Top of RECORDS PROVIDED
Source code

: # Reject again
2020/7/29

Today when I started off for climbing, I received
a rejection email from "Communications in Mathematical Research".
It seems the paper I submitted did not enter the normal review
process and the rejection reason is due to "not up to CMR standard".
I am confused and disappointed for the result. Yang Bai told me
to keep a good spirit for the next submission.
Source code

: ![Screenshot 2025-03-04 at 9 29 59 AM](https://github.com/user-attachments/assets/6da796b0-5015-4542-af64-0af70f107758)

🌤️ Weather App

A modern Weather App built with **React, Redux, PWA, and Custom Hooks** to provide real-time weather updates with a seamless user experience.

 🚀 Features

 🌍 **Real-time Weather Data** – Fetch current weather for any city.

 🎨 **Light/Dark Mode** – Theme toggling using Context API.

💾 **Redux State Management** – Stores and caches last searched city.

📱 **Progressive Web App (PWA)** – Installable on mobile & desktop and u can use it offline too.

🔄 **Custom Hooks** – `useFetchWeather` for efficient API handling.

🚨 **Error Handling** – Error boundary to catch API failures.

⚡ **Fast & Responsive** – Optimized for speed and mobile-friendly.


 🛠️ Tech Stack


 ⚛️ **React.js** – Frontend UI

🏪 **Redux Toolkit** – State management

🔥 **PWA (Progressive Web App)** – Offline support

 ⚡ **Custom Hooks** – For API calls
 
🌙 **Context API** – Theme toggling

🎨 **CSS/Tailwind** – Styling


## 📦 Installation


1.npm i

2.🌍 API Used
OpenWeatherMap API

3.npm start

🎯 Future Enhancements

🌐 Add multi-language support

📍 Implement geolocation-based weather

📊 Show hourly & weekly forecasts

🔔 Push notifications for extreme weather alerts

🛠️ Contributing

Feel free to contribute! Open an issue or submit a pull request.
Bottom of RECORDS PROVIDED
Top of RECORDS PROVIDED
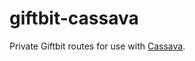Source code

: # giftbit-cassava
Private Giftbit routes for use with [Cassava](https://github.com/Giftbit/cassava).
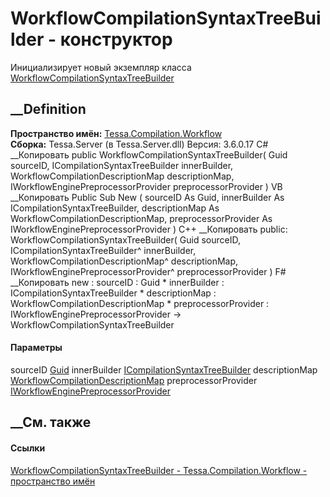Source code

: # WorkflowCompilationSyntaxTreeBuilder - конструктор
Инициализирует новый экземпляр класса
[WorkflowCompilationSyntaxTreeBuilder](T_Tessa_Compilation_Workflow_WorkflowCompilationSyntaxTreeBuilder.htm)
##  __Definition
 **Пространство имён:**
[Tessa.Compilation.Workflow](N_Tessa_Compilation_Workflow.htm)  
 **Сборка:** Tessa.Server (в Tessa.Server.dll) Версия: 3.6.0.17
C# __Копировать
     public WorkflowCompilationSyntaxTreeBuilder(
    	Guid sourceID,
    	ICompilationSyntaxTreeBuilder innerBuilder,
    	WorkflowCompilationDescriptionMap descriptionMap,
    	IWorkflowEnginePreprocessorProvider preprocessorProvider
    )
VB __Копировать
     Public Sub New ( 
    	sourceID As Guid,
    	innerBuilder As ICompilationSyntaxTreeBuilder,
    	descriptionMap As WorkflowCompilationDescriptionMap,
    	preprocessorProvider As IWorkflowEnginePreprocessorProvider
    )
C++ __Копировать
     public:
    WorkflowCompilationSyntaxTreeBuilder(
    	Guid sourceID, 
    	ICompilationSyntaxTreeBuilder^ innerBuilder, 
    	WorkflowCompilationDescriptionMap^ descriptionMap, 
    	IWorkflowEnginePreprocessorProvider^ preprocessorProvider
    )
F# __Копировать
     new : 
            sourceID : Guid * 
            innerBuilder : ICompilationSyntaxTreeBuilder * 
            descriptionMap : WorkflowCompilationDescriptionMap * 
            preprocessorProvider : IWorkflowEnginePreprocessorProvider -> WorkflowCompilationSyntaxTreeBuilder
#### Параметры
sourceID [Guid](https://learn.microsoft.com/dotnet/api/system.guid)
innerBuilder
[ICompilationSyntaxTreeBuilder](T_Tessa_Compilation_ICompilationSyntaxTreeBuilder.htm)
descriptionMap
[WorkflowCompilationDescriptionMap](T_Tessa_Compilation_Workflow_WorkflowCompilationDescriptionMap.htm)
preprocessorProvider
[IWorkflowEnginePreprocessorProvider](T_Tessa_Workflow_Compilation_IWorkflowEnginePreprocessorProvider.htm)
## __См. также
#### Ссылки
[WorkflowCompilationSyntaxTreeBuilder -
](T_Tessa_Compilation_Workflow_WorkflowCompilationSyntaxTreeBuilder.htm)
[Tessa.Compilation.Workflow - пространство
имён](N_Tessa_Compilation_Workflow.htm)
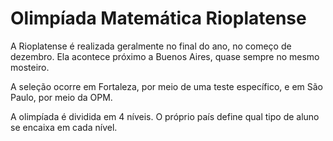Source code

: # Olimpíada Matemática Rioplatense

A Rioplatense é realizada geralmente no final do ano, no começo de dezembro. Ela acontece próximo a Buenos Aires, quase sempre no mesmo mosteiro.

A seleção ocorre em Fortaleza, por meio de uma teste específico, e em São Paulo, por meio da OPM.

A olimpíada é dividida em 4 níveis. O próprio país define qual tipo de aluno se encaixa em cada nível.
Bottom of RECORDS PROVIDED
EXERCISE INSTRUCTIONS - Reformat the lines running from the one that contains "efficient API handling." up to and including the one that contains "Feel free to" as a numbered list, omitting blank lines.

RESULT OF THE EXERCISE -
1. 🔄 **Custom Hooks** – `useFetchWeather` for efficient API handling.
2. 🚨 **Error Handling** – Error boundary to catch API failures.
3. ⚡ **Fast & Responsive** – Optimized for speed and mobile-friendly.
4.  🛠️ Tech Stack
5.  ⚛️ **React.js** – Frontend UI
6. 🏪 **Redux Toolkit** – State management
7. 🔥 **PWA (Progressive Web App)** – Offline support
8.  ⚡ **Custom Hooks** – For API calls
9. 🌙 **Context API** – Theme toggling
10. 🎨 **CSS/Tailwind** – Styling
11. ## 📦 Installation
12. 1.npm i
13. 2.🌍 API Used
14. OpenWeatherMap API
15. 3.npm start
16. 🎯 Future Enhancements
17. 🌐 Add multi-language support
18. 📍 Implement geolocation-based weather
19. 📊 Show hourly & weekly forecasts
20. 🔔 Push notifications for extreme weather alerts
21. 🛠️ Contributing
22. Feel free to contribute! Open an issue or submit a pull request.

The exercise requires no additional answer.